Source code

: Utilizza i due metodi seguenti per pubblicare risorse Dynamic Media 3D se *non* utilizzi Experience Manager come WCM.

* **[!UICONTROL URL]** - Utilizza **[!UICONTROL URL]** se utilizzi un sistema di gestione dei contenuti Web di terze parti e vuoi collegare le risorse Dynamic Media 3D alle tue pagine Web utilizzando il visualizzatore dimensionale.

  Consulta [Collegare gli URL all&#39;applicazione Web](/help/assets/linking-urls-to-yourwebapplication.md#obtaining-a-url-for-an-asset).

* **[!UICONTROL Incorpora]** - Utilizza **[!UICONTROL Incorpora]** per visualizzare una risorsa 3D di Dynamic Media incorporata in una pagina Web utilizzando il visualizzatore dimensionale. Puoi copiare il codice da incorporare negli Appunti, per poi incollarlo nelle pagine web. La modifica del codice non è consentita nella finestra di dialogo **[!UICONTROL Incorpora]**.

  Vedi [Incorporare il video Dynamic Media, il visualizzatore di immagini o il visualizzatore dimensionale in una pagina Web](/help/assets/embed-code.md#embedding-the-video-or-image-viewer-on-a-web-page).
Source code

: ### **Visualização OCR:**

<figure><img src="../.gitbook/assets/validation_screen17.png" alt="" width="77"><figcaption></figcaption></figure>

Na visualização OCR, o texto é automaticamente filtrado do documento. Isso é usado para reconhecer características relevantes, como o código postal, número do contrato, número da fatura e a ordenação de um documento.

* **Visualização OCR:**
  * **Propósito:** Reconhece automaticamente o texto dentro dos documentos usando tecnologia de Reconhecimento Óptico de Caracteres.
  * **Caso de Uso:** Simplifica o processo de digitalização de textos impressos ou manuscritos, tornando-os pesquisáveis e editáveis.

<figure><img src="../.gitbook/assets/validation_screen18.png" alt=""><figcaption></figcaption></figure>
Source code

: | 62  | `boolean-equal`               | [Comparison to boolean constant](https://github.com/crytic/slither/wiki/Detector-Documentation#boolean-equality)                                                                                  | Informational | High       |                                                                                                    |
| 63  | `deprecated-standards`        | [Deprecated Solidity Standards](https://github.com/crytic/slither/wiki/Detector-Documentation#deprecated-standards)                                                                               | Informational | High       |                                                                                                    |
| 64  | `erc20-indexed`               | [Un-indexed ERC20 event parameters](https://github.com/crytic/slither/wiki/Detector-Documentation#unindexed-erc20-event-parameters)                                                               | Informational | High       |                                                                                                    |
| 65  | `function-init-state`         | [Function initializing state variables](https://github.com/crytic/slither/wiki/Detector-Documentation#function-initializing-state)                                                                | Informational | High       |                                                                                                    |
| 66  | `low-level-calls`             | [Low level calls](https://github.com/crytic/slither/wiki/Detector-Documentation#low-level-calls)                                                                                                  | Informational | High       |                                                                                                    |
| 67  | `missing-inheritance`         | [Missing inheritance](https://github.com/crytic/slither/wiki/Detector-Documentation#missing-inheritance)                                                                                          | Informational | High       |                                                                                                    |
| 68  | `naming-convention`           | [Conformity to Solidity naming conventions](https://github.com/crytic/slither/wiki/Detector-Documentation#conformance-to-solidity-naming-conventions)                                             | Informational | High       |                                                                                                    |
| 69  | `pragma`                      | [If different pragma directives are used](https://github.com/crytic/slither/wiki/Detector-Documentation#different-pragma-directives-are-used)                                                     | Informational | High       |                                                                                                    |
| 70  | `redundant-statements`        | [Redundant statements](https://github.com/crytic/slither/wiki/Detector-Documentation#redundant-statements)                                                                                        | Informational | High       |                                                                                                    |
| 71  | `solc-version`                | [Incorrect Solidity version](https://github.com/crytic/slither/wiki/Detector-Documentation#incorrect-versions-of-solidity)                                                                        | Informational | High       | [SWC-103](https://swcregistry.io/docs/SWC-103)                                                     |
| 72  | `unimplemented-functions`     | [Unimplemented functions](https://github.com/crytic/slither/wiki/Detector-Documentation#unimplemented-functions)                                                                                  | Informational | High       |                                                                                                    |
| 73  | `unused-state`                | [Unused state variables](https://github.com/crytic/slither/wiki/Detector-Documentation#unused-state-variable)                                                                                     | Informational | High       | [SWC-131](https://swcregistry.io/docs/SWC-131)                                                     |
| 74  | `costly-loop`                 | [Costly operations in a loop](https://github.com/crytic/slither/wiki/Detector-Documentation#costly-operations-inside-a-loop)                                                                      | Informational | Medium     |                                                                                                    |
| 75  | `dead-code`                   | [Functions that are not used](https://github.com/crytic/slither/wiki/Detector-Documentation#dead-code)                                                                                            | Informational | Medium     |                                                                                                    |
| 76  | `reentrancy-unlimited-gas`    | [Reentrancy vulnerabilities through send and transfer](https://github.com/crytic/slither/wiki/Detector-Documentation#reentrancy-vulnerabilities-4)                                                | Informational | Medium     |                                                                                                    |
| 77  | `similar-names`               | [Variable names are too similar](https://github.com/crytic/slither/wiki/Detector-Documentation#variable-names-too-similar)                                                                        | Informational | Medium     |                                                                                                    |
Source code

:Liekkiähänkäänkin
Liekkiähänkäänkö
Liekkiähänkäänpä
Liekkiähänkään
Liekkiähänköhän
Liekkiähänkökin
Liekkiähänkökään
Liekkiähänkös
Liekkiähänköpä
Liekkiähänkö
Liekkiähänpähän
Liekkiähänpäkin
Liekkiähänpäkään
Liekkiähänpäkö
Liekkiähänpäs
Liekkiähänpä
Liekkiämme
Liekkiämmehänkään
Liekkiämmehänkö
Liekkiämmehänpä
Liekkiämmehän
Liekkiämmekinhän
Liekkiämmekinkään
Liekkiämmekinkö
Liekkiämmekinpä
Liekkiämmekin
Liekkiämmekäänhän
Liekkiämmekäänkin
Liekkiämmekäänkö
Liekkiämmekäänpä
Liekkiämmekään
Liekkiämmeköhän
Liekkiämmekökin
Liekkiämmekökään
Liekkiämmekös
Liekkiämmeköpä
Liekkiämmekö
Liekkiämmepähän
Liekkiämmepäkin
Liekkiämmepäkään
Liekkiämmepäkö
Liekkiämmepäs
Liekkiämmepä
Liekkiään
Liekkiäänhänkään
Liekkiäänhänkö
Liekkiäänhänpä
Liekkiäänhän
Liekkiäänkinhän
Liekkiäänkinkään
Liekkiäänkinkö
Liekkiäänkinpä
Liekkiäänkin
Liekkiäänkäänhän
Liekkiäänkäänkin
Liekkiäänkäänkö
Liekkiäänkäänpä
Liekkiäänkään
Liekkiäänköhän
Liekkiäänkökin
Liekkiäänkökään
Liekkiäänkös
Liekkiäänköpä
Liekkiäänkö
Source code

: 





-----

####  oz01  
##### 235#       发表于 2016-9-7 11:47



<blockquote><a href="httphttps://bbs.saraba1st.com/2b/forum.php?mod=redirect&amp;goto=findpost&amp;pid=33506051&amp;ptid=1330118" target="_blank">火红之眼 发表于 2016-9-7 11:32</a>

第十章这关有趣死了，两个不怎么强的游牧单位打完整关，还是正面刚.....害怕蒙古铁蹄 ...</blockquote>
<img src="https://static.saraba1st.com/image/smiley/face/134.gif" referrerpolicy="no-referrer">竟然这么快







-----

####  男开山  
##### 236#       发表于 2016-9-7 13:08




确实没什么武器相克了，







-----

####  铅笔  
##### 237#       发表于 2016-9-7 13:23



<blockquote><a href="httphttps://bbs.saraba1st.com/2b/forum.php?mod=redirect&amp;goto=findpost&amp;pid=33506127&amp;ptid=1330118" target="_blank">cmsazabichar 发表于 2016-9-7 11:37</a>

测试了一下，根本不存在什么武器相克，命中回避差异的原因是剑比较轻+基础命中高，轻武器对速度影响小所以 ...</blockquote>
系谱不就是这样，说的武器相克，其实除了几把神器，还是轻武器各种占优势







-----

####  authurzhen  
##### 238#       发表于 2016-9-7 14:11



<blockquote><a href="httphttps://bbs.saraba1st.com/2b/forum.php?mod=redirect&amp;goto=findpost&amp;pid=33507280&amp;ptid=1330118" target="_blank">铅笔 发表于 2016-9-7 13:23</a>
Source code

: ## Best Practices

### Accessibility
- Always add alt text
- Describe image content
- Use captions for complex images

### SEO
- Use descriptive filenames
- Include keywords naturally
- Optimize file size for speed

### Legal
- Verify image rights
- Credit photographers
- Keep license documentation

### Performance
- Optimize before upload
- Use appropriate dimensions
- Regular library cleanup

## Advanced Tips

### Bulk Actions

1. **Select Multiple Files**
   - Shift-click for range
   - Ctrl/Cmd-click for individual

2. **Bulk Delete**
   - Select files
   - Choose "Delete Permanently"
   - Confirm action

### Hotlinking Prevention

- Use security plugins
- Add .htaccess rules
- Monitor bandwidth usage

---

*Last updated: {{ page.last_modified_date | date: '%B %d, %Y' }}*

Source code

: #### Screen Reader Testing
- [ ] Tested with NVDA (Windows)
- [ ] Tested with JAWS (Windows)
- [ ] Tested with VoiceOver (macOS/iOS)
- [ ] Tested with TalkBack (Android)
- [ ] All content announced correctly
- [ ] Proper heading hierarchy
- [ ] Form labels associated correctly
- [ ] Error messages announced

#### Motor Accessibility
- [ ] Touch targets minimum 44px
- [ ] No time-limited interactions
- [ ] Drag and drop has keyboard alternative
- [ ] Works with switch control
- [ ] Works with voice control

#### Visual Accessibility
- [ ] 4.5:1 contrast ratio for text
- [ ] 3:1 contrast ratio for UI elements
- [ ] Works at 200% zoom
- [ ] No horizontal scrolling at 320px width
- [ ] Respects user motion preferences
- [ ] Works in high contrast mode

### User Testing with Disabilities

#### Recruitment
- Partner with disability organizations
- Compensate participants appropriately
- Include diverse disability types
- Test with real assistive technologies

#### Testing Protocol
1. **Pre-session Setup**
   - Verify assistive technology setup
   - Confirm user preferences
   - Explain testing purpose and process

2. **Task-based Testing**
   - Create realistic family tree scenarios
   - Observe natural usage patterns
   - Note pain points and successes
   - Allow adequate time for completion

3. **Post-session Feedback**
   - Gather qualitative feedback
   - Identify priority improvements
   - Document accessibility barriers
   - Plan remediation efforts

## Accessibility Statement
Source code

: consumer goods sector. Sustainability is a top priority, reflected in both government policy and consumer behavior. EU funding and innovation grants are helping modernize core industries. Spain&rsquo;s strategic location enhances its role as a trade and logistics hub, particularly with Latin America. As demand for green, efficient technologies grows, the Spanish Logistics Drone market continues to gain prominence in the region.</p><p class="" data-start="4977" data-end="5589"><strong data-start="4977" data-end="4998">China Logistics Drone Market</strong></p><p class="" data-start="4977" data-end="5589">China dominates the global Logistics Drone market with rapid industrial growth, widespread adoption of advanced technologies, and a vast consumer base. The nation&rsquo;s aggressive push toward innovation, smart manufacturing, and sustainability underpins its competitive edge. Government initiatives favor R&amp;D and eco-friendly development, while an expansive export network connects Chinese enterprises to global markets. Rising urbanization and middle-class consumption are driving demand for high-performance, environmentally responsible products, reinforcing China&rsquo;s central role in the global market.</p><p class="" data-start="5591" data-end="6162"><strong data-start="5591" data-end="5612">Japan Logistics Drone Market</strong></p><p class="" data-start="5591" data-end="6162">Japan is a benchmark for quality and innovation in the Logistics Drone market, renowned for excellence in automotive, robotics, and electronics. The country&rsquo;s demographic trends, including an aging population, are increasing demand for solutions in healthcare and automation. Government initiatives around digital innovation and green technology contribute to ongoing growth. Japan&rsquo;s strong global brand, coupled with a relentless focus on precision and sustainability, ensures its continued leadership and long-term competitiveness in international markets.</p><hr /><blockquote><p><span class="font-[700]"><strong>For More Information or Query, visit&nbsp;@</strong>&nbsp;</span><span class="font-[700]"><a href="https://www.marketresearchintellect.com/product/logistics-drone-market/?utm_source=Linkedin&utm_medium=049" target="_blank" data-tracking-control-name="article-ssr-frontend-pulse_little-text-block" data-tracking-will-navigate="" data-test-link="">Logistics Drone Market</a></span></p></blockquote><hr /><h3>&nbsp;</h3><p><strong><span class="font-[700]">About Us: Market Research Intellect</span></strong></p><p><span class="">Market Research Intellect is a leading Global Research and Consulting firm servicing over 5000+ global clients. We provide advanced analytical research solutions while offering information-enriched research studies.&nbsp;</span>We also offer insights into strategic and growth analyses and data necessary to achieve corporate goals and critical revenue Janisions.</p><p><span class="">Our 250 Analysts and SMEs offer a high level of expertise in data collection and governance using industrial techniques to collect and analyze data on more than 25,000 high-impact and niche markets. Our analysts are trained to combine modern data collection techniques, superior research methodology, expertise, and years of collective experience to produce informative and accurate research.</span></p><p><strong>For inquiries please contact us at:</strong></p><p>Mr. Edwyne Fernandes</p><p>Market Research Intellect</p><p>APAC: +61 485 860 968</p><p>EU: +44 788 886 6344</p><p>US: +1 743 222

------------------------------------------------------------

**Problem details**
For every line above with the word "correctly" in it, make a copy.

**Output of the exercise**
- [ ] All content announced correctly
- [ ] Form labels associated correctly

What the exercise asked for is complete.